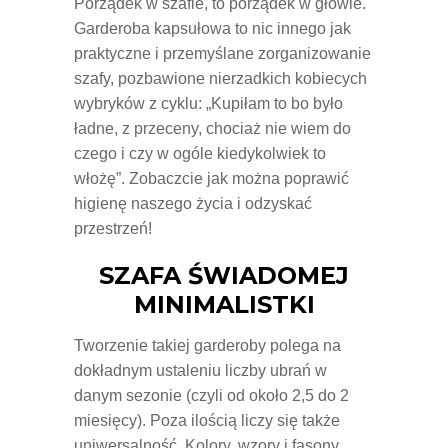
Porządek w szafie, to porządek w głowie.
Garderoba kapsułowa to nic innego jak
praktyczne i przemyślane zorganizowanie
szafy, pozbawione nierzadkich kobiecych
wybryków z cyklu: „Kupiłam to bo było
ładne, z przeceny, chociaż nie wiem do
czego i czy w ogóle kiedykolwiek to
włożę”. Zobaczcie jak można poprawić
higienę naszego życia i odzyskać
przestrzeń!
SZAFA ŚWIADOMEJ
MINIMALISTKI
Tworzenie takiej garderoby polega na
dokładnym ustaleniu liczby ubrań w
danym sezonie (czyli od około 2,5 do 2
miesięcy). Poza ilością liczy się także
uniwersalność. Kolory, wzory i fasony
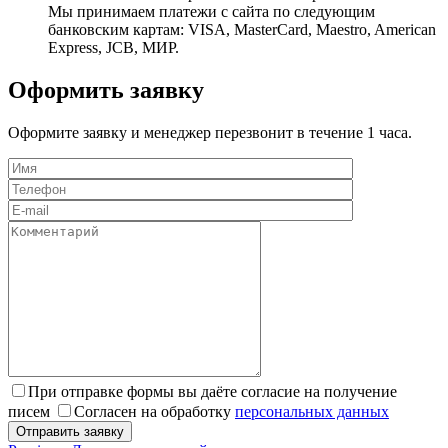
Мы принимаем платежи с сайта по следующим
банковским картам: VISA, MasterCard, Maestro, American
Express, JCB, МИР.
Оформить заявку
Оформите заявку и менеджер перезвонит в течение 1 часа.
При отправке формы вы даёте согласие на получение
писем
Согласен на обработку
персональных данных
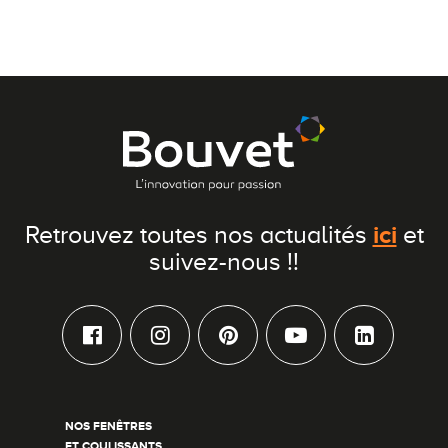
ici
Retrouvez toutes nos actualités
et
suivez-nous !!
NOS FENÊTRES
ET COULISSANTS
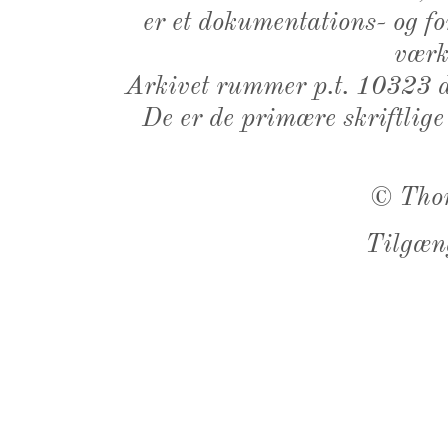
er et dokumentations- og f
værk,
Arkivet rummer p.t. 10323 d
De er de primære skriftlige
©
Tho
Tilgæn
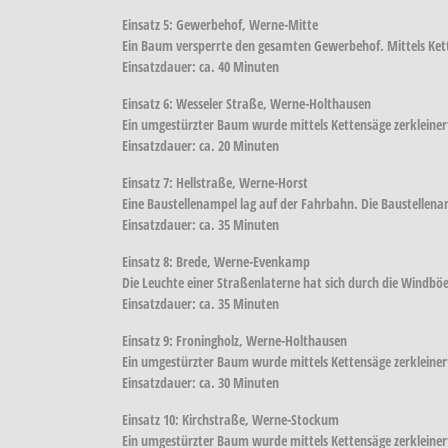
Einsatz 5: Gewerbehof, Werne-Mitte
Ein Baum versperrte den gesamten Gewerbehof. Mittels Ke
Einsatzdauer: ca. 40 Minuten
Einsatz 6: Wesseler Straße, Werne-Holthausen
Ein umgestürzter Baum wurde mittels Kettensäge zerkleine
Einsatzdauer: ca. 20 Minuten
Einsatz 7: Hellstraße, Werne-Horst
Eine Baustellenampel lag auf der Fahrbahn. Die Baustelle
Einsatzdauer: ca. 35 Minuten
Einsatz 8: Brede, Werne-Evenkamp
Die Leuchte einer Straßenlaterne hat sich durch die Windbö
Einsatzdauer: ca. 35 Minuten
Einsatz 9: Froningholz, Werne-Holthausen
Ein umgestürzter Baum wurde mittels Kettensäge zerkleine
Einsatzdauer: ca. 30 Minuten
Einsatz 10: Kirchstraße, Werne-Stockum
Ein umgestürzter Baum wurde mittels Kettensäge zerkleine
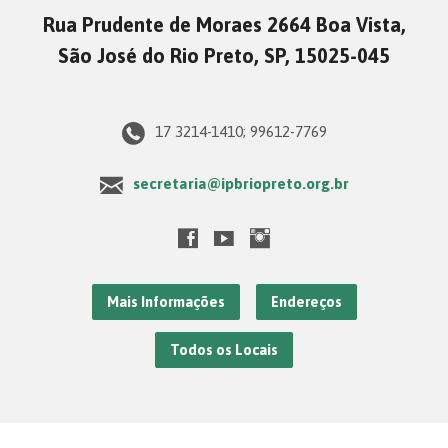
Rua Prudente de Moraes 2664 Boa Vista,
São José do Rio Preto, SP, 15025-045
17 3214-1410; 99612-7769
secretaria@ipbriopreto.org.br
Mais Informações
Endereços
Todos os Locais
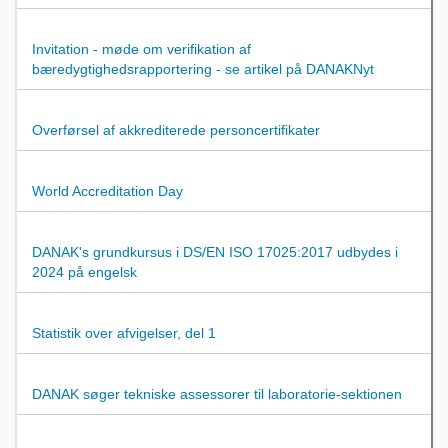
Invitation - møde om verifikation af
bæredygtighedsrapportering - se artikel på DANAKNyt
Overførsel af akkrediterede personcertifikater
World Accreditation Day
DANAK's grundkursus i DS/EN ISO 17025:2017 udbydes i
2024 på engelsk
Statistik over afvigelser, del 1
DANAK søger tekniske assessorer til laboratorie-sektionen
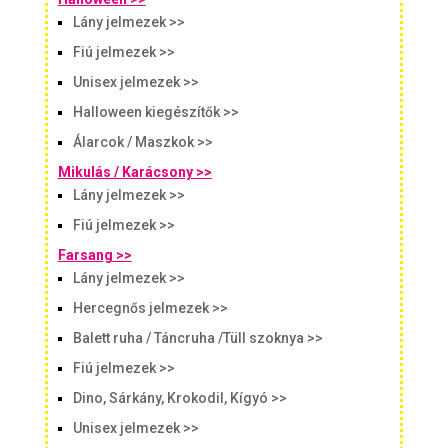
Lány jelmezek >>
Fiú jelmezek >>
Unisex jelmezek >>
Halloween kiegészítők >>
Álarcok / Maszkok >>
Mikulás / Karácsony >>
Lány jelmezek >>
Fiú jelmezek >>
Farsang >>
Lány jelmezek >>
Hercegnős jelmezek >>
Balett ruha / Táncruha /Tüll szoknya >>
Fiú jelmezek >>
Dino, Sárkány, Krokodil, Kígyó >>
Unisex jelmezek >>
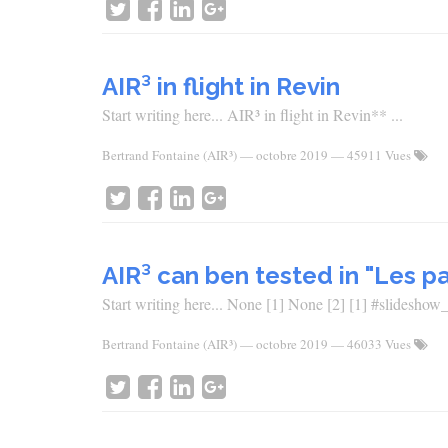
AIR³ in flight in Revin
Start writing here... AIR³ in flight in Revin** ...
Bertrand Fontaine (AIR³)
—
octobre 2019
— 45911 Vues
AIR³ can ben tested in "Les p
Start writing here... None [1] None [2] [1] #slides
Bertrand Fontaine (AIR³)
—
octobre 2019
— 46033 Vues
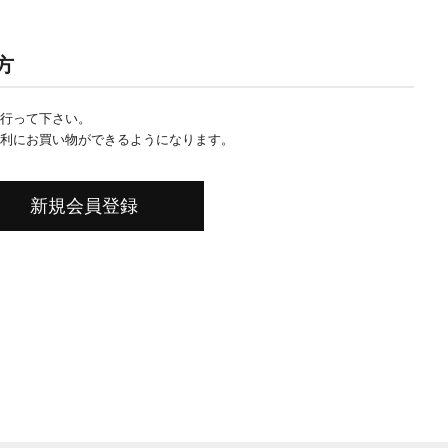
方
行って下さい。
利にお買い物ができるようになります。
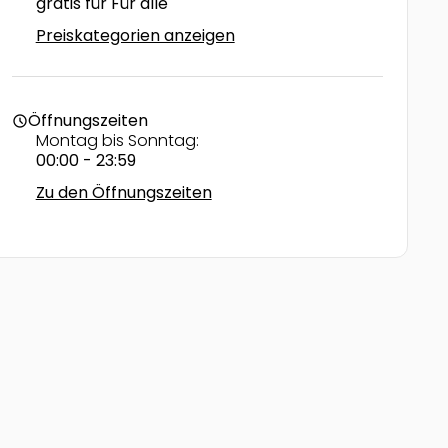
gratis für Für alle
Preiskategorien anzeigen
Öffnungszeiten
schedule
Montag bis Sonntag:
00:00 - 23:59
Zu den Öffnungszeiten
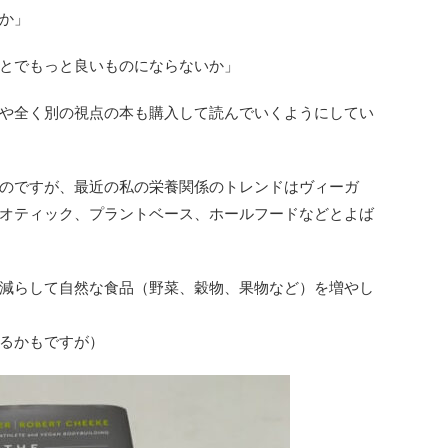
か」
とでもっと良いものにならないか」
や全く別の視点の本も購入して読んでいくようにしてい
のですが、最近の私の栄養関係のトレンドはヴィーガ
オティック、プラントベース、ホールフードなどとよば
減らして自然な食品（野菜、穀物、果物など）を増やし
るかもですが）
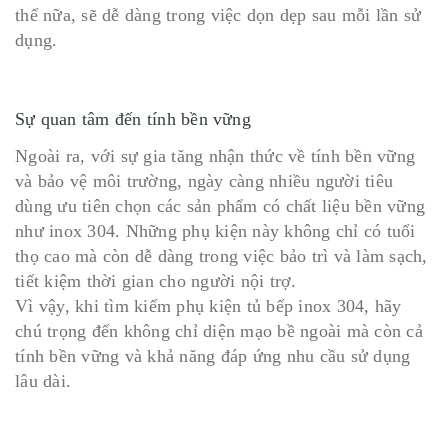
thế nữa, sẽ dễ dàng trong việc dọn dẹp sau mỗi lần sử
dụng.
Sự quan tâm đến tính bền vững
Ngoài ra, với sự gia tăng nhận thức về tính bền vững
và bảo vệ môi trường, ngày càng nhiều người tiêu
dùng ưu tiên chọn các sản phẩm có chất liệu bền vững
như inox 304. Những phụ kiện này không chỉ có tuổi
thọ cao mà còn dễ dàng trong việc bảo trì và làm sạch,
tiết kiệm thời gian cho người nội trợ.
Vì vậy, khi tìm kiếm phụ kiện tủ bếp inox 304, hãy
chú trọng đến không chỉ diện mạo bề ngoài mà còn cả
tính bền vững và khả năng đáp ứng nhu cầu sử dụng
lâu dài.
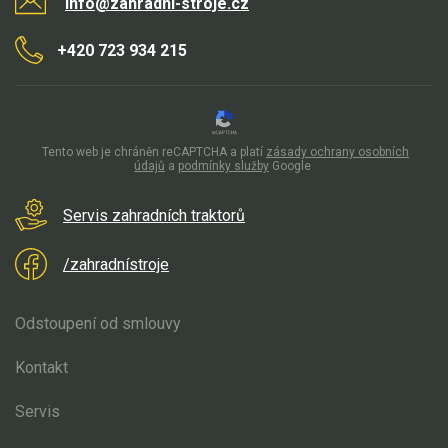
info@zahradni-stroje.cz
+420 723 934 215
Tento web je chráněn reCAPTCHA a platí
zásady ochrany osobních
údajů
a
podmínky služby
Google
Servis zahradních traktorů
/zahradnístroje
Odstoupení od smlouvy
Kontakt
Servis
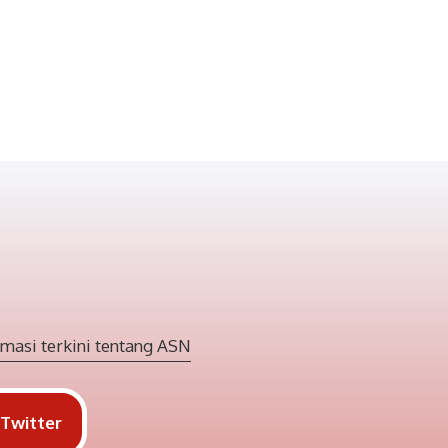
masi terkini tentang ASN
Twitter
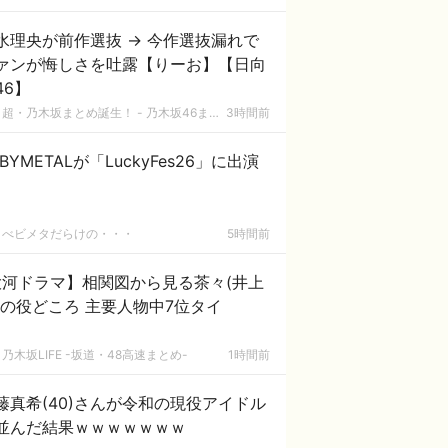
水理央が前作選抜 → 今作選抜漏れで
ァンが悔しさを吐露【りーお】【日向
46】
超・乃木坂まとめ誕生！ - 乃木坂46まとめ
3時間前
ABYMETALが「LuckyFes26」に出演
べビメタだらけの・・・
5時間前
大河ドラマ】相関図から見る茶々(井上
)の役どころ 主要人物中7位タイ
乃木坂LIFE -坂道・48高速まとめ-
1時間前
藤真希(40)さんが令和の現役アイドル
並んだ結果ｗｗｗｗｗｗｗ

****************

Would you return all of the entries unchanged while omitting the images?

Porządek w szafie, to porządek w głowie.
Garderoba kapsułowa to nic innego jak
praktyczne i przemyślane zorganizowanie
szafy, pozbawione nierzadkich kobiecych
wybryków z cyklu: „Kupiłam to bo było
ładne, z przeceny, chociaż nie wiem do
czego i czy w ogóle kiedykolwiek to
włożę”. Zobaczcie jak można poprawić
higienę naszego życia i odzyskać
przestrzeń!
SZAFA ŚWIADOMEJ
MINIMALISTKI
Tworzenie takiej garderoby polega na
dokładnym ustaleniu liczby ubrań w
danym sezonie (czyli od około 2,5 do 2
miesięcy). Poza ilością liczy się także
uniwersalność. Kolory, wzory i fasony
Мы принимаем платежи с сайта по следующим
банковским картам: VISA, MasterCard, Maestro, American
Express, JCB, МИР.
Оформить заявку
Оформите заявку и менеджер перезвонит в течение 1 часа.
При отправке формы вы даёте согласие на получение
писем
Согласен на обработку
персональных данных
ici
Retrouvez toutes nos actualités
et
suivez-nous !!
NOS FENÊTRES
ET COULISSANTS
er et dokumentations- og f
værk,
Arkivet rummer p.t. 10323 d
De er de primære skriftlige
©
Tho
Tilgæn
Einsatz 5: Gewerbehof, Werne-Mitte
Ein Baum versperrte den gesamten Gewerbehof. Mittels Ke
Einsatzdauer: ca. 40 Minuten
Einsatz 6: Wesseler Straße, Werne-Holthausen
Ein umgestürzter Baum wurde mittels Kettensäge zerkleine
Einsatzdauer: ca. 20 Minuten
Einsatz 7: Hellstraße, Werne-Horst
Eine Baustellenampel lag auf der Fahrbahn. Die Baustelle
Einsatzdauer: ca. 35 Minuten
Einsatz 8: Brede, Werne-Evenkamp
Die Leuchte einer Straßenlaterne hat sich durch die Windbö
Einsatzdauer: ca. 35 Minuten
Einsatz 9: Froningholz, Werne-Holthausen
Ein umgestürzter Baum wurde mittels Kettensäge zerkleine
Einsatzdauer: ca. 30 Minuten
Einsatz 10: Kirchstraße, Werne-Stockum
Ein umgestürzter Baum wurde mittels Kettensäge zerkleine
Rua Prudente de Moraes 2664 Boa Vista,
São José do Rio Preto, SP, 15025-045
17 3214-1410; 99612-7769
secretaria@ipbriopreto.org.br
Mais Informações
Endereços
Todos os Locais
Invitation - møde om verifikation af
bæredygtighedsrapportering - se artikel på DANAKNyt
Overførsel af akkrediterede personcertifikater
World Accreditation Day
DANAK's grundkursus i DS/EN ISO 17025:2017 udbydes i
2024 på engelsk
Statistik over afvigelser, del 1
DANAK søger tekniske assessorer til laboratorie-sektionen
Lány jelmezek >>
Fiú jelmezek >>
Unisex jelmezek >>
Halloween kiegészítők >>
Álarcok / Maszkok >>
Mikulás / Karácsony >>
Lány jelmezek >>
Fiú jelmezek >>
Farsang >>
Lány jelmezek >>
Hercegnős jelmezek >>
Balett ruha / Táncruha /Tüll szoknya >>
Fiú jelmezek >>
Dino, Sárkány, Krokodil, Kígyó >>
Unisex jelmezek >>
AIR³ in flight in Revin
Start writing here... AIR³ in flight in Revin** ...
Bertrand Fontaine (AIR³)
—
octobre 2019
— 45911 Vues
AIR³ can ben tested in "Les p
Start writing here... None [1] None [2] [1] #slides
Bertrand Fontaine (AIR³)
—
octobre 2019
— 46033 Vues
方
行って下さい。
利にお買い物ができるようになります。
gratis für Für alle
Preiskategorien anzeigen
Öffnungszeiten
schedule
Montag bis Sonntag:
00:00 - 23:59
Zu den Öffnungszeiten
か」
とでもっと良いものにならないか」
や全く別の視点の本も購入して読んでいくようにしてい
のですが、最近の私の栄養関係のトレンドはヴィーガ
オティック、プラントベース、ホールフードなどとよば
減らして自然な食品（野菜、穀物、果物など）を増やし
るかもですが）
thế nữa, sẽ dễ dàng trong việc dọn dẹp sau mỗi lần sử
dụng.
Sự quan tâm đến tính bền vững
Ngoài ra, với sự gia tăng nhận thức về tính bền vững
và bảo vệ môi trường, ngày càng nhiều người tiêu
dùng ưu tiên chọn các sản phẩm có chất liệu bền vững
như inox 304. Những phụ kiện này không chỉ có tuổi
thọ cao mà còn dễ dàng trong việc bảo trì và làm sạch,
tiết kiệm thời gian cho người nội trợ.
Vì vậy, khi tìm kiếm phụ kiện tủ bếp inox 304, hãy
chú trọng đến không chỉ diện mạo bề ngoài mà còn cả
tính bền vững và khả năng đáp ứng nhu cầu sử dụng
lâu dài.
info@zahradni-stroje.cz
+420 723 934 215
Tento web je chráněn reCAPTCHA a platí
zásady ochrany osobních
údajů
a
podmínky služby
Google
Servis zahradních traktorů
/zahradnístroje
Odstoupení od smlouvy
Kontakt
Servis
masi terkini tentang ASN
Twitter
水理央が前作選抜 → 今作選抜漏れで
ァンが悔しさを吐露【りーお】【日向
46】
超・乃木坂まとめ誕生！ - 乃木坂46まとめ
3時間前
ABYMETALが「LuckyFes26」に出演
べビメタだらけの・・・
5時間前
大河ドラマ】相関図から見る茶々(井上
)の役どころ 主要人物中7位タイ
乃木坂LIFE -坂道・48高速まとめ-
1時間前
藤真希(40)さんが令和の現役アイドル
並んだ結果ｗｗｗｗｗｗｗ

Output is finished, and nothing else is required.